Public Employee Data

  • The full names, titles and salaries (including benefit information) of people identified as “public employees” are typically considered public information. Many state and local governments put this identified information online as open data.
  • The determination of who counts as a public employee for these purposes depends on historical and political definitions of which institutions count as “public” and which do not.

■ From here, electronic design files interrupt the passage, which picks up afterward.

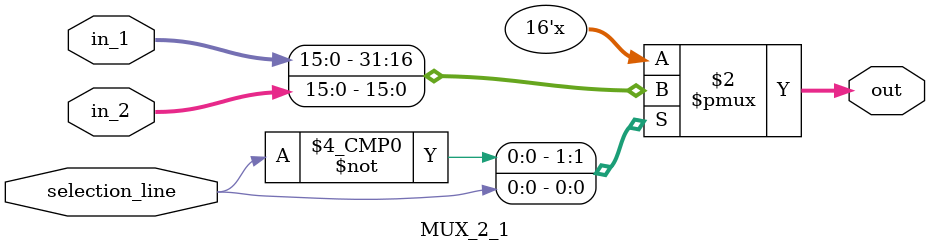
<source format=v>
/* Description : This verilog file tends to construct a 2x1 MUX */
/* Author : Basma Walid - Preprocessing Team */

module MUX_2_1 #(parameter BITS = 16 )(
	input wire [BITS-1:0] in_1 ,
	input wire [BITS-1:0] in_2 ,
	input wire 			  selection_line ,
	output reg [BITS-1:0] out 
);

always@(*)
begin
	case(selection_line)
	1'b0 : out = in_1 ;
	1'b1 : out = in_2 ;
	default : out = 0 ;
	endcase
	
end
endmodule

</source>
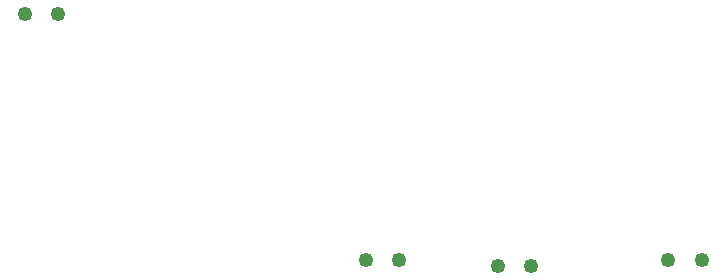
<source format=gbr>
%TF.GenerationSoftware,KiCad,Pcbnew,9.0.4*%
%TF.CreationDate,2025-11-19T22:25:03-07:00*%
%TF.ProjectId,PIC circuit,50494320-6369-4726-9375-69742e6b6963,rev?*%
%TF.SameCoordinates,Original*%
%TF.FileFunction,Paste,Top*%
%TF.FilePolarity,Positive*%
%FSLAX46Y46*%
G04 Gerber Fmt 4.6, Leading zero omitted, Abs format (unit mm)*
G04 Created by KiCad (PCBNEW 9.0.4) date 2025-11-19 22:25:03*
%MOMM*%
%LPD*%
G01*
G04 APERTURE LIST*
%ADD10C,1.250000*%
G04 APERTURE END LIST*
D10*
%TO.C,D1*%
X111300000Y-105100000D03*
X108500000Y-105100000D03*
%TD*%
%TO.C,D5*%
X148565000Y-126420000D03*
X151365000Y-126420000D03*
%TD*%
%TO.C,D3*%
X137410000Y-125920000D03*
X140210000Y-125920000D03*
%TD*%
%TO.C,D4*%
X163010000Y-125920000D03*
X165810000Y-125920000D03*
%TD*%
M02*

</source>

For example, public access to salaries always extends to the personnel at state universities, despite the fact that many states now fund only a small percentage of their public university’s budget.  The obligation to disclose salaries, however, does not extend to institutions identified as “private,” no matter how much public money they receive. For example, large public-supported businesses like Lockheed Martin are nearly 80% funded through public money but have no similar requirement to provide salary and benefit data for all employees.

The landscape of which data legally contain personally-identifiable information and who cannot is clearly complicated and nuanced — and perpetually in flux. In just about all cases, the question of how to find the balance between social benefit and avoidance of individual harm remains an active area of inquiry.

Some of the leading work in finding the balance between data and harm has been developed in scientific research settings. In an upcoming post, we will explore some of the most common and useful approaches that we’ve found in this domain.